● Exercise instructions
Copy out the listing below exactly, please, and skip any pictures.

● Dataset content
● ● ● ● ●
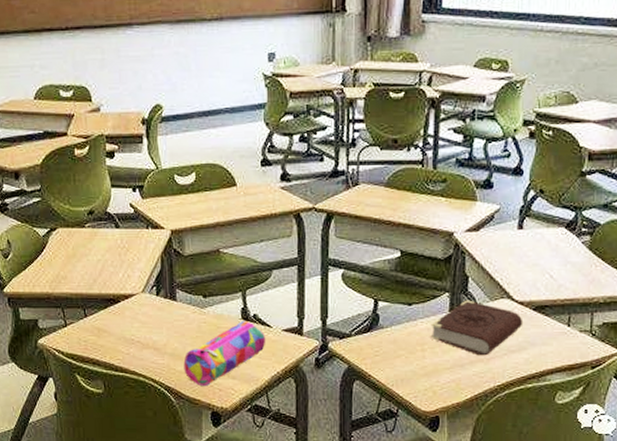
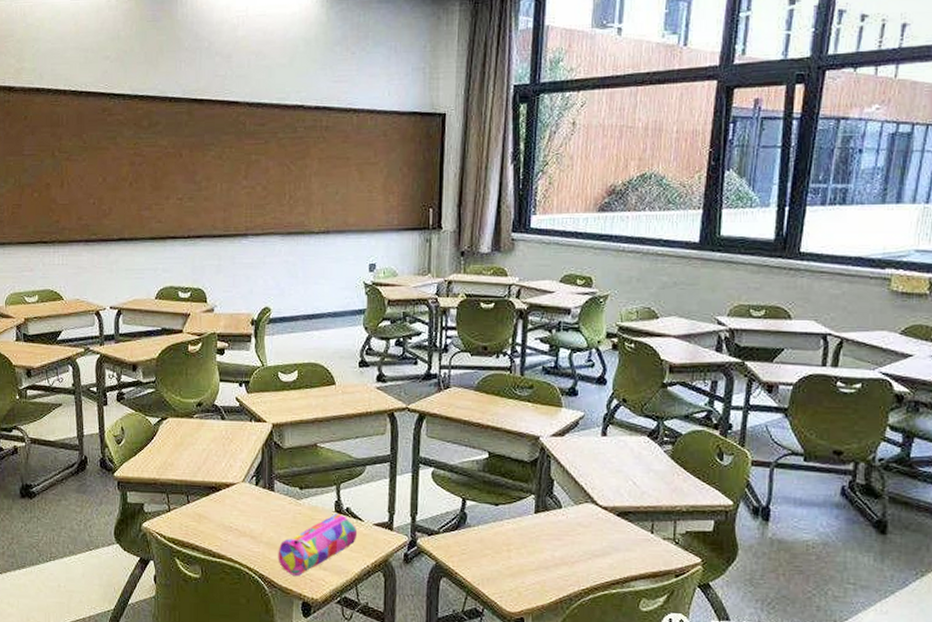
book: present [430,300,523,356] -> none [516,502,607,559]

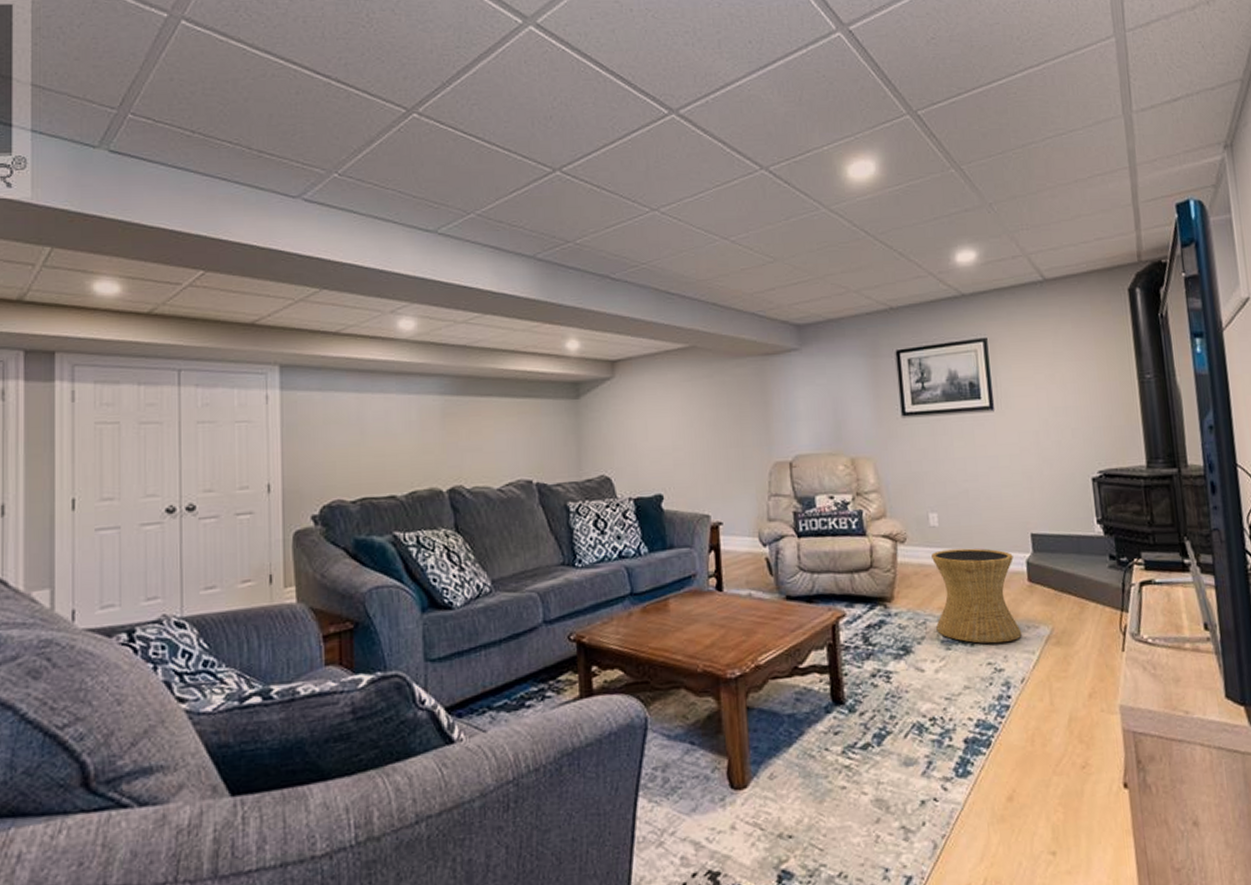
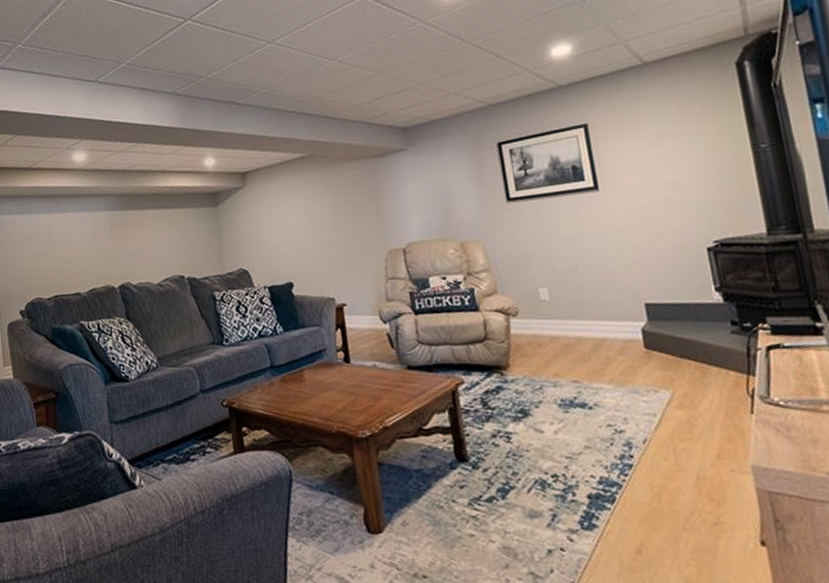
side table: present [931,548,1022,644] -> none [544,318,641,407]

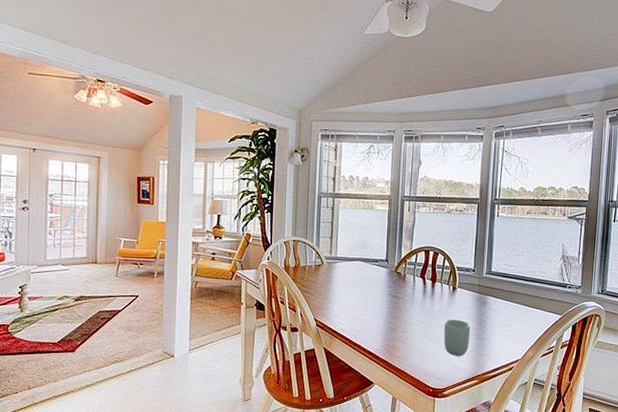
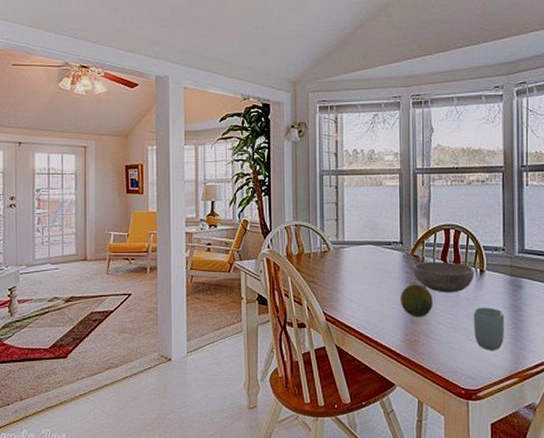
fruit: none [383,297,411,326] -> present [401,284,433,317]
bowl: none [395,278,448,306] -> present [413,261,475,293]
● ● ● ● ●
● Output of the exercise
book: present [430,300,523,356] -> none [516,502,607,559]

side table: present [931,548,1022,644] -> none [544,318,641,407]

fruit: none [383,297,411,326] -> present [401,284,433,317]
bowl: none [395,278,448,306] -> present [413,261,475,293]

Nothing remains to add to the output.